It’s safe, all right – if you Cough up extra
When the British army was fully engaged in the Iraq War, its soldiers at the Basra airbase who needed a new gun, or a replacement axle for a Snatch Land Rover, had to queue up at a window in the stores warehouse. It was known as “the window of no”, because everything you wanted was never in stock. It was the army version of Monty Python’s cheese shop. Except for one thing…
When I visited the base there was a mortar attack and I was ushered past the window of no and into the building itself. I discovered that while there were no guns or bullets, there were 6000 pairs of chefs’ trousers. This is because the army is fundamentally a government operation, and everything run by the government doesn’t work.
Which brings me neatly to the debate on clean air. Back in 2001, a bunch of hand-wringing bicycle lobbyists managed to convince the powers-that-were that petrol was evil. As a result, Gordon Brown immediately adjusted tax rates to make diesel-powered cars more financially attractive. A decade later, another bunch of hand-wringers convinced those in charge that diesel was killing pensioners and everyone should use petrol instead. And guess what. The clueless imbeciles agreed. So now all those who bought diesels have been told they must pay more company car tax and vehicle excise duty.
Now everyone thinks – wrongly – that they will be worse off if they buy a car with a diesel engine.
Yes, the taxes are high and persecution of diesel enthusiasts will undoubtedly reach a point where police will be entitled to murder anyone found to be one, but for the foreseeable future you’re financially better off using a more economical diesel in a big 4x4 than a petrol-powered V8 or V6. And really, they can’t ever outlaw diesel because their precious buses use it.
I’ll therefore stick my neck out and say that this diesel debate will soon quieten… before some more lobbyists cause the government to change its mind again.
I bet Volvo has its fingers crossed on that one, because as recently as three years ago it was selling almost no petrol-powered cars in Britain. To make life doubly difficult for the Sino-Swedes, their diesel engines have never been any good. And the 140kW 2-litre turbo unit in the Volvo V60 D4 Momentum Pro I tested recently is no exception. It’s a dismal power plant: rattly, noisy and gutless.
Sure, Volvo says it’ll do more than 4.7 litres/100km, which is pretty good for a car of this size. It’ll save you lots of money. But so would never going out at night. And who wants to do that? Actually, scrub that. Lots of Volvo drivers never go out at night. Nothing says your sex life has died more than a Volvo in the driveway.
There’s another issue I have with the V60. Volvos are billed, in my view correctly, as the safest cars on the road.
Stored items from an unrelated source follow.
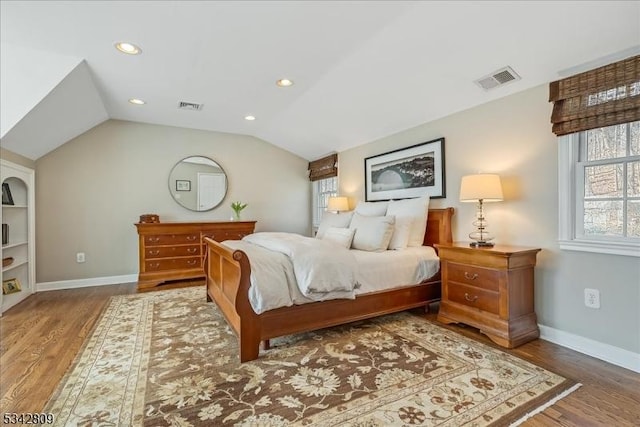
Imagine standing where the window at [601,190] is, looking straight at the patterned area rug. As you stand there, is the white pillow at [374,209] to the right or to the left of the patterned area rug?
right

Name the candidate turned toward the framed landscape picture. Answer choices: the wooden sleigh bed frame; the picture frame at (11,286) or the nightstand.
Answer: the picture frame

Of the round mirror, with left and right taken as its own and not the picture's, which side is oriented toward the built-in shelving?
right

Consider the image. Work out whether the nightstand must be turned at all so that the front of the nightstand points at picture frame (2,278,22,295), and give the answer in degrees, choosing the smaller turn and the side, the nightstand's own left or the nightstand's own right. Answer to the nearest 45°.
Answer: approximately 45° to the nightstand's own right

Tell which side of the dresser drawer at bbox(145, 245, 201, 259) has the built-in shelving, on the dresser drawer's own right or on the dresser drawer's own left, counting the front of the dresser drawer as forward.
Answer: on the dresser drawer's own right

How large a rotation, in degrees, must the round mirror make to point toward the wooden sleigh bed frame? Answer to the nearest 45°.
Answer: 0° — it already faces it

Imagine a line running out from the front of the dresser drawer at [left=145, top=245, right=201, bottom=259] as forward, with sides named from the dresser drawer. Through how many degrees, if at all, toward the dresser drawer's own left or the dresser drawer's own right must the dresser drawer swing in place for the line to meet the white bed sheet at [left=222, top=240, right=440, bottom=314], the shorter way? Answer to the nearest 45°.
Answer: approximately 45° to the dresser drawer's own left

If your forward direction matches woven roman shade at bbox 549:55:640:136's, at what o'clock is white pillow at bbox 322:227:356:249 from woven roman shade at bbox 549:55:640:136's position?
The white pillow is roughly at 1 o'clock from the woven roman shade.

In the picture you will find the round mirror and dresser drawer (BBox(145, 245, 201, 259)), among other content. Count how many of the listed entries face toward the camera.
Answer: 2

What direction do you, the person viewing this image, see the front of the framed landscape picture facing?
facing the viewer and to the left of the viewer

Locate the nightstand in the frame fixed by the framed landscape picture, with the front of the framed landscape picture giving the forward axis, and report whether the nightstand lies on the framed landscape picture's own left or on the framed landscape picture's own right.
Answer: on the framed landscape picture's own left

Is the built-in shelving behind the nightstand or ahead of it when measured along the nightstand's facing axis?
ahead

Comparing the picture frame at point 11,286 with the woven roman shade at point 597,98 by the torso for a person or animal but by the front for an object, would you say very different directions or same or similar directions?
very different directions

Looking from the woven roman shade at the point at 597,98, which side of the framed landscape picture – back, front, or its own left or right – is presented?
left

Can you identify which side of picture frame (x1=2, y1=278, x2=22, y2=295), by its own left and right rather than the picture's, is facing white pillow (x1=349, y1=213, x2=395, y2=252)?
front

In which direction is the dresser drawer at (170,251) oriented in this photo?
toward the camera

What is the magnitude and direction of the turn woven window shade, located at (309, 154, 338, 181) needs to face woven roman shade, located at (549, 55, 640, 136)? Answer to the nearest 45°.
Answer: approximately 90° to its left

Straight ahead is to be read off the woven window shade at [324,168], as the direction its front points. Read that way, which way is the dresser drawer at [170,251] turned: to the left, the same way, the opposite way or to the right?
to the left

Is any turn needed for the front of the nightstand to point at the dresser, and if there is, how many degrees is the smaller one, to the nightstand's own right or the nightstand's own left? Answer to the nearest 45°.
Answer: approximately 45° to the nightstand's own right
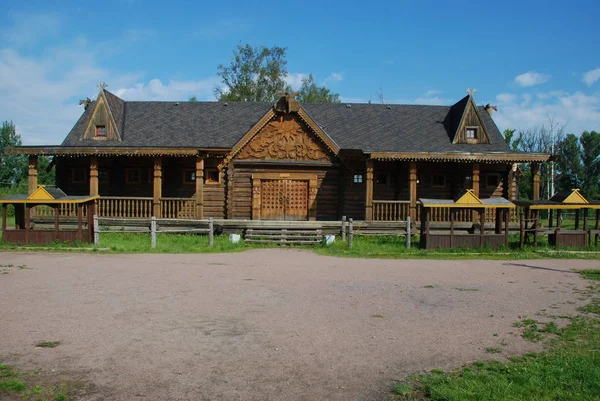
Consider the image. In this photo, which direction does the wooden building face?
toward the camera

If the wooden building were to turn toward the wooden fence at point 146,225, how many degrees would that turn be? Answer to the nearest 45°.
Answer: approximately 90° to its right
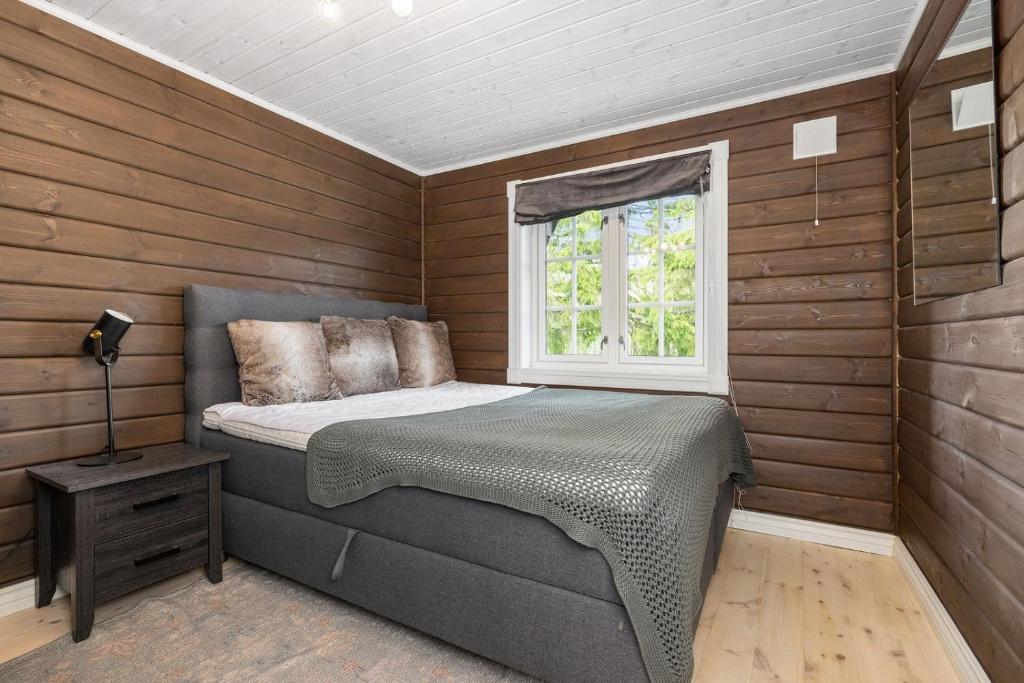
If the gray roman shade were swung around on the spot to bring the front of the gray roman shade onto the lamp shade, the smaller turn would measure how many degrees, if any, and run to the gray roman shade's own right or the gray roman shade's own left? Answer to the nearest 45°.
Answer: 0° — it already faces it

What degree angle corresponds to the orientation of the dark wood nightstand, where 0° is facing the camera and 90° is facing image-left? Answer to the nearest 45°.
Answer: approximately 315°

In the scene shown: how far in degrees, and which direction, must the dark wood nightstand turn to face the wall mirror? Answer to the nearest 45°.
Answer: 0° — it already faces it

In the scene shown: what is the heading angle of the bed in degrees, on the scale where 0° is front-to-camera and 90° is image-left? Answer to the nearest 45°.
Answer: approximately 315°

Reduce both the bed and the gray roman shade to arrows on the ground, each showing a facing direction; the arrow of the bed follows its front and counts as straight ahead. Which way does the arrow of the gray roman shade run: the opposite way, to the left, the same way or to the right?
to the right

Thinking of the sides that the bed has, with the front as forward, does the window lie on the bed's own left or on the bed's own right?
on the bed's own left

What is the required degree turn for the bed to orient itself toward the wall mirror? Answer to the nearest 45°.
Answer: approximately 45° to its left

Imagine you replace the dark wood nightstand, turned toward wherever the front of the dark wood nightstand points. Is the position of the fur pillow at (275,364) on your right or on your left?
on your left

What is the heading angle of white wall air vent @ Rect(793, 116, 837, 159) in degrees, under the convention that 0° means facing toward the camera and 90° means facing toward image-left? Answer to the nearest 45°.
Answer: approximately 45°

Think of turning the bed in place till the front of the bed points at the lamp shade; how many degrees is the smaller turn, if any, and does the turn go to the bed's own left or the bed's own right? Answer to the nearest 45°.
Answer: approximately 135° to the bed's own right

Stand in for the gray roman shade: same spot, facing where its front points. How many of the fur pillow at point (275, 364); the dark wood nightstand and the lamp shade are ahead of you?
3

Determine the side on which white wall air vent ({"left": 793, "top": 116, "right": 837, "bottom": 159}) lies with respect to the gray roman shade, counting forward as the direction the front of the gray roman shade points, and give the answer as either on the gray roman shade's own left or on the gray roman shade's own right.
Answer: on the gray roman shade's own left
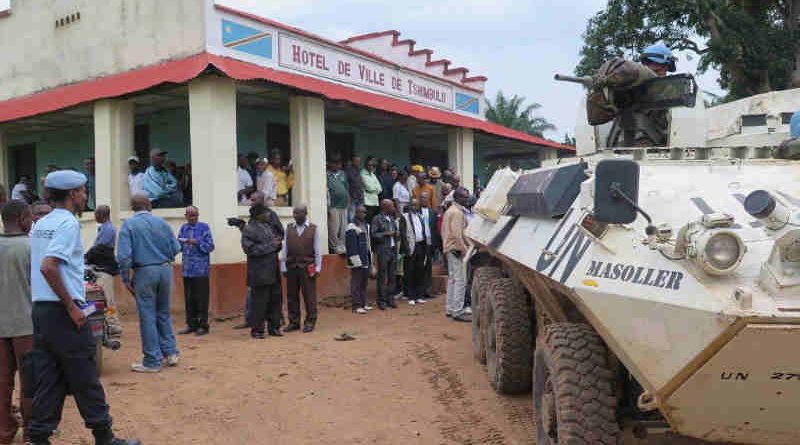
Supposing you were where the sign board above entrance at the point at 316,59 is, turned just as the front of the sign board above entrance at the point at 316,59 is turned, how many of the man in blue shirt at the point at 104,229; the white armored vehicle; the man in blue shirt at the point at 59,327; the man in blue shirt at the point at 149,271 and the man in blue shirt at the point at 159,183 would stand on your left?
0

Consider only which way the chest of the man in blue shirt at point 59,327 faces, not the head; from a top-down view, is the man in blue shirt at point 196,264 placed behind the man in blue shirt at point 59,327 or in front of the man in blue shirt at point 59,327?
in front

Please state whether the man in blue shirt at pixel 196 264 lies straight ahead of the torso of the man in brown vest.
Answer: no

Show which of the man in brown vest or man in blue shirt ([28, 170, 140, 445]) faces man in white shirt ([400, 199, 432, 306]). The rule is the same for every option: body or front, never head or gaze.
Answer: the man in blue shirt

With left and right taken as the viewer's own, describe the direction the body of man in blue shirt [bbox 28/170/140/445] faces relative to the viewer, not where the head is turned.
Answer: facing away from the viewer and to the right of the viewer

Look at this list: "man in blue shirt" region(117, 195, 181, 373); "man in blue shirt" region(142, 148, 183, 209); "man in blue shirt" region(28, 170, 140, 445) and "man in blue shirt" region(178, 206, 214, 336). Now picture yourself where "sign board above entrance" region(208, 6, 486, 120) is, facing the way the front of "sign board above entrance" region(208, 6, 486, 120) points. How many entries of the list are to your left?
0

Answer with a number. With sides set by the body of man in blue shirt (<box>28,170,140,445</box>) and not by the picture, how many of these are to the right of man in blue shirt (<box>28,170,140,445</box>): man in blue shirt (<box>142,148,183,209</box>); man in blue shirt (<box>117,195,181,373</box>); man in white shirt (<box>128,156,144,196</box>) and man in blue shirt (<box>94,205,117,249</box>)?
0

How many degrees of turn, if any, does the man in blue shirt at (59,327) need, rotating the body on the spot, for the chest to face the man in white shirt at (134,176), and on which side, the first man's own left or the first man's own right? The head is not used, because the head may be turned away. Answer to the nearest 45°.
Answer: approximately 45° to the first man's own left

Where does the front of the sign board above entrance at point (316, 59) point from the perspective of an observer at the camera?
facing the viewer and to the right of the viewer

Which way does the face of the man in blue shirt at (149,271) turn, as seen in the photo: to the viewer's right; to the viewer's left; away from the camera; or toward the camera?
away from the camera

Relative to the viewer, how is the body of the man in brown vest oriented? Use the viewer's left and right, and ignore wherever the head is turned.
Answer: facing the viewer

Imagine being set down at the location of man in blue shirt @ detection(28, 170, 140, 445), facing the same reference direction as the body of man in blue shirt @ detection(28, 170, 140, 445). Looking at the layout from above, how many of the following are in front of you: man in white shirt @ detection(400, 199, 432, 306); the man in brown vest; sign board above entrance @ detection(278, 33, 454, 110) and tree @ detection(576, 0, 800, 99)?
4

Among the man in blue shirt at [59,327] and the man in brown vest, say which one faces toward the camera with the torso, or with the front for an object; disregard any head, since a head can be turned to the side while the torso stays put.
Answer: the man in brown vest

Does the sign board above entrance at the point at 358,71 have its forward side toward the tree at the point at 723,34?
no

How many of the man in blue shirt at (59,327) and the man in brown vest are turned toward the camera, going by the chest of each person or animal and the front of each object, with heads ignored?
1

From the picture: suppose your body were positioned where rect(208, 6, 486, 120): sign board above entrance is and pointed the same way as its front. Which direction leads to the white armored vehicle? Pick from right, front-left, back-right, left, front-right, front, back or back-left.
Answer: front-right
The company boasted two years ago that by 2020 no one should die in one of its cars. And figures show that in Britain, in the 16 years since it was launched, no one has died in an XC90 in a collision with another car.
However, in the V60 a lot of the really clever tech that’s used to help avoid an accident in the first place is an optional extra. You want crosstraffic alert systems and rear-collision mitigation and blind-spot information and so on? Well, the package into which that lot is bundled will cost an extra $3000. It’s like Coca-Cola charging extra for the bubbles.
There are lots of things, in fact, that are not provided as standard. While the model starts at £31,810, the actual cost of my test car was an eye-watering £45,390. This is known to economists as “a lot”.
Of course, maybe you don’t mind paying a stupidly high price for a noisy car that runs on a currently unfashionable fuel, in which case you’ll be interested in the upsides.
There are a few. It’s a handsome thing, and it’s a truly lovely place to sit. No one, apart from Rolls-Royce, makes better interiors these days. Oh, and it’s extremely spacious.
I’m not sure, however, that this is enough to offset the drawbacks.
All things considered, then, you’re better off with a Beemer.